= Activity =
Scan the listing for "Chuyển" and copy out each line that has it.

= Exercise data =
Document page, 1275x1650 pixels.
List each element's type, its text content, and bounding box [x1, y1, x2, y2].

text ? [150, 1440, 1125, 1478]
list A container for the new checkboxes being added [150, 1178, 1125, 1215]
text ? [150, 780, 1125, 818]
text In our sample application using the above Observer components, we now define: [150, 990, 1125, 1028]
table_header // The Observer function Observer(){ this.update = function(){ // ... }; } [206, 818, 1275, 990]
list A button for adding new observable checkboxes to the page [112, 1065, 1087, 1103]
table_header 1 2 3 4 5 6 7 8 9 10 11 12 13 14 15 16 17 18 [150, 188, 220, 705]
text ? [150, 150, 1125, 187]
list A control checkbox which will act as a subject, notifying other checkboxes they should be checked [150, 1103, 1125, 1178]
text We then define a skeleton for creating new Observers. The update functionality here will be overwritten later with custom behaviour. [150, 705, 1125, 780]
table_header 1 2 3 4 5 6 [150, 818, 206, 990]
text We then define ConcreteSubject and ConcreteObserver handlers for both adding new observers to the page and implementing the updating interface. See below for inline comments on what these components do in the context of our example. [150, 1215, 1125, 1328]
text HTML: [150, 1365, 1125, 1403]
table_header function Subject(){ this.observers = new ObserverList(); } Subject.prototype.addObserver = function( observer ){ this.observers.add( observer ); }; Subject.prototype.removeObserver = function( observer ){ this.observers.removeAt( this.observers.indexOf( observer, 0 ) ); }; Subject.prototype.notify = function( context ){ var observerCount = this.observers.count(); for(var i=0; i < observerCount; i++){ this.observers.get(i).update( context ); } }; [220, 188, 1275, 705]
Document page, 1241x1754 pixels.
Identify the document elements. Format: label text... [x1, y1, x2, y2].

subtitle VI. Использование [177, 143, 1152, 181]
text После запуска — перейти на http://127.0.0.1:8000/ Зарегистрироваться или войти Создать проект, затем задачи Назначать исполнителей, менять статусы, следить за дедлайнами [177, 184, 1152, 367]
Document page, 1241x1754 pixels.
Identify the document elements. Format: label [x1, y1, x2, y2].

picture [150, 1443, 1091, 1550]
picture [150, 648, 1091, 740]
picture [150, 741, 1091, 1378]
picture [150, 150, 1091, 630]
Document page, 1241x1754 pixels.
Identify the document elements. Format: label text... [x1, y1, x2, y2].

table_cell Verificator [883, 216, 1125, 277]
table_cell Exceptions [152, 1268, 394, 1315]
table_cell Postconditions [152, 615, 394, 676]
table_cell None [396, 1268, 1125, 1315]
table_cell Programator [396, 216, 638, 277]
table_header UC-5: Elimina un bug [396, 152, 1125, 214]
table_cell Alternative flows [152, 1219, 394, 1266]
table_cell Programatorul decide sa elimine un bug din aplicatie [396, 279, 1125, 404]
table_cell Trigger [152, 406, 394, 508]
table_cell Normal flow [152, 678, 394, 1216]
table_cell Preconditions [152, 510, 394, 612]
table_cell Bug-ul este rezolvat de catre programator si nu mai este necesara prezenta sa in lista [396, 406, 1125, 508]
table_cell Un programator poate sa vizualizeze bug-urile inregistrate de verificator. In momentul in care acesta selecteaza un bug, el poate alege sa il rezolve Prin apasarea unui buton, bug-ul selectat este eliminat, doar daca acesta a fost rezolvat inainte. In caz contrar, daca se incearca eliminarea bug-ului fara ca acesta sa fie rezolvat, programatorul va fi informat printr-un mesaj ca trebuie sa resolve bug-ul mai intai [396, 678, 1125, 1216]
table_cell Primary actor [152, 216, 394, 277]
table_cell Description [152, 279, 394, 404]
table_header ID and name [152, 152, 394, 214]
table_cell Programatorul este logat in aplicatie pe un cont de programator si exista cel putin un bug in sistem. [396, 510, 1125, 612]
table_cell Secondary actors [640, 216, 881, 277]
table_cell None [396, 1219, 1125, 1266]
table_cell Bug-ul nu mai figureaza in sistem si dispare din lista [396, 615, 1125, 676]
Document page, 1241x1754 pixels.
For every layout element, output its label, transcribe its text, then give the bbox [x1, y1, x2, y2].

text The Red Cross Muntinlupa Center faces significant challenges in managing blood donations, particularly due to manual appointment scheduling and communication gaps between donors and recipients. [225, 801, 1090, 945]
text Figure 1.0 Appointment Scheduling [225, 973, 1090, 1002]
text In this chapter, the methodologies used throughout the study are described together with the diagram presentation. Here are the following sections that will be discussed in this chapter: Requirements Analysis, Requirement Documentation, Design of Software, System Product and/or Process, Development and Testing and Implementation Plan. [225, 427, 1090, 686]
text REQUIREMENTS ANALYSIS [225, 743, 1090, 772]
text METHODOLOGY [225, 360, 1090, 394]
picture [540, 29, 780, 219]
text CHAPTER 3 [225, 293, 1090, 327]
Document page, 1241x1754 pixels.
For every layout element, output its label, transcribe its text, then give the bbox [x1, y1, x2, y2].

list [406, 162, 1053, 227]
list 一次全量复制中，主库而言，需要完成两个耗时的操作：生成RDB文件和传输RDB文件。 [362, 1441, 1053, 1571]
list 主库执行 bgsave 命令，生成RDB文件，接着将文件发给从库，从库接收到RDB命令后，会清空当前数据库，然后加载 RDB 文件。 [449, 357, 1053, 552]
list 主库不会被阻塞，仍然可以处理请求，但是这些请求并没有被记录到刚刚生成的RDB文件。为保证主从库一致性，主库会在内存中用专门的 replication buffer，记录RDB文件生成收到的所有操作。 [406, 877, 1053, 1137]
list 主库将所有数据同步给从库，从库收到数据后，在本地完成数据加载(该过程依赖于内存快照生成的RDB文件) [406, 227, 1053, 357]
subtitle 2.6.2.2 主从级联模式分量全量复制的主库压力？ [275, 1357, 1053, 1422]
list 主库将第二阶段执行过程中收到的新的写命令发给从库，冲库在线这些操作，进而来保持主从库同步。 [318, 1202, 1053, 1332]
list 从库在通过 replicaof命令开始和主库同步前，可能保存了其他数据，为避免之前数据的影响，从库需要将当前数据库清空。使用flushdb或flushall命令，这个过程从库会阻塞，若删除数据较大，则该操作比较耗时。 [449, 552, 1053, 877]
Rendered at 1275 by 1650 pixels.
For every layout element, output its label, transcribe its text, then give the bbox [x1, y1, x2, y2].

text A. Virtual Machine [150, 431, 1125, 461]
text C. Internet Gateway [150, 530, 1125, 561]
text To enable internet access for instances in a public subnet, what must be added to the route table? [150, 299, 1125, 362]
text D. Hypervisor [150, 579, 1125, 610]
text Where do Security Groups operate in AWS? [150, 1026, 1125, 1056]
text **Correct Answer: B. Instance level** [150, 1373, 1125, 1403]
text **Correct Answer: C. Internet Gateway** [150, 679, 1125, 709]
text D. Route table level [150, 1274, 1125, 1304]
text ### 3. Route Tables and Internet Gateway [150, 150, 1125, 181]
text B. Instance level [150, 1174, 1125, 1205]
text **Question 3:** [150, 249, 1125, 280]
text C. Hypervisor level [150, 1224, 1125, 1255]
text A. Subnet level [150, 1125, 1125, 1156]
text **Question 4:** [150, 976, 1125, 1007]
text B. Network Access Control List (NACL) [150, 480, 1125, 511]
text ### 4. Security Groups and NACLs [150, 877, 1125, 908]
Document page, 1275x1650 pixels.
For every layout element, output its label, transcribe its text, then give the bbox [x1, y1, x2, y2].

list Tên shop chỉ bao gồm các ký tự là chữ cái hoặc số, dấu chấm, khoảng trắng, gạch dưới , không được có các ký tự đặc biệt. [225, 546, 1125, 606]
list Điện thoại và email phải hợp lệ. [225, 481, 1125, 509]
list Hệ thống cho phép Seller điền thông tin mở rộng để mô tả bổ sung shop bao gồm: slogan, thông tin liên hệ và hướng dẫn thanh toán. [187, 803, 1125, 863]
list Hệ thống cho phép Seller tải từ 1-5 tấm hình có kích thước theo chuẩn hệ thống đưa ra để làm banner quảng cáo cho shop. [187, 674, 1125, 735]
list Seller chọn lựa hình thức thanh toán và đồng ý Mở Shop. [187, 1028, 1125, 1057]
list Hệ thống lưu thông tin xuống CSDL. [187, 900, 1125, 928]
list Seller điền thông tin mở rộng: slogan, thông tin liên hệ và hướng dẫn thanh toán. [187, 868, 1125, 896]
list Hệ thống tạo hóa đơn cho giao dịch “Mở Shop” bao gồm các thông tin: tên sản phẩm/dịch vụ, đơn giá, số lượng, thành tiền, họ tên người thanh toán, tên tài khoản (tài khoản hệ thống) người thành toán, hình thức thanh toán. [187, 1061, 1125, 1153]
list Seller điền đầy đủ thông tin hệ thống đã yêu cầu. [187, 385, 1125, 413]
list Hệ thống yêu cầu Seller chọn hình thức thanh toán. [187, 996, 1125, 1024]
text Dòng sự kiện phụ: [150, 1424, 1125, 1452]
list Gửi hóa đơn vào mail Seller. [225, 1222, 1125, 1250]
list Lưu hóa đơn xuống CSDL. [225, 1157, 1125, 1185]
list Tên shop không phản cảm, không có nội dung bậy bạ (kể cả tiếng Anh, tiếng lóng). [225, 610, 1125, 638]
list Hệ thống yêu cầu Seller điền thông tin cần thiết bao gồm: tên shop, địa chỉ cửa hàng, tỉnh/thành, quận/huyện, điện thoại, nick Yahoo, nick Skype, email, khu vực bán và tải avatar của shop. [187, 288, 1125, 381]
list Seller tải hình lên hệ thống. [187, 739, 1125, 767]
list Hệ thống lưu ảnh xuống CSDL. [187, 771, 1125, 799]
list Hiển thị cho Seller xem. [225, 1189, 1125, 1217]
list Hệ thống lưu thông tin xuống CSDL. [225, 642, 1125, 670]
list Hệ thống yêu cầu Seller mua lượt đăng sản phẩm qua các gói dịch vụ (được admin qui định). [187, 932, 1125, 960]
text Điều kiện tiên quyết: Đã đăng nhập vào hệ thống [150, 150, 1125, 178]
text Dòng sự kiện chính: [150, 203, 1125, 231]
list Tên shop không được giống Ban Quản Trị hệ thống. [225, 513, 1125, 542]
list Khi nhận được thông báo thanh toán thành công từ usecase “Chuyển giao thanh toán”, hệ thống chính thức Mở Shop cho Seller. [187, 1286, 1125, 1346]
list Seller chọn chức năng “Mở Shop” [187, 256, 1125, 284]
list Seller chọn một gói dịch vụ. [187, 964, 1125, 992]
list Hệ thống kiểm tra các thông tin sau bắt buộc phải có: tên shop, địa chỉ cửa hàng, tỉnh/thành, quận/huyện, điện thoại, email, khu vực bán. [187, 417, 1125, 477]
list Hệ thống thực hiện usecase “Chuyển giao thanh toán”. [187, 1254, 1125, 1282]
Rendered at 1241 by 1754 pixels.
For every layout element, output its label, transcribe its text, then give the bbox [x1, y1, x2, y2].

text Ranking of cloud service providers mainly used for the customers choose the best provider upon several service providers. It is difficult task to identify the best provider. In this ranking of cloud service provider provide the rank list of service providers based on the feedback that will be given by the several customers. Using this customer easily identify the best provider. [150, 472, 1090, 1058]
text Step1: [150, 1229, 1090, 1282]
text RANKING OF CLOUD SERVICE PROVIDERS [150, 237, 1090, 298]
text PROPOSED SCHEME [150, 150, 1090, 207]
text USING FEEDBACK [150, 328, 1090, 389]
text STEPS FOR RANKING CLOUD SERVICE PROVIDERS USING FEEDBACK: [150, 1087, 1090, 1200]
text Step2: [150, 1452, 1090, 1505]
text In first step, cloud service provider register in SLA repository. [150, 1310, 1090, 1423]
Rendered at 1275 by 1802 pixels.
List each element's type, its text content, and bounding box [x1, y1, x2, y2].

= Response to the task =
list Khi nhận được thông báo thanh toán thành công từ usecase “Chuyển giao thanh toán”, hệ thống chính thức Mở Shop cho Seller. [187, 1286, 1125, 1346]
list Hệ thống thực hiện usecase “Chuyển giao thanh toán”. [187, 1254, 1125, 1282]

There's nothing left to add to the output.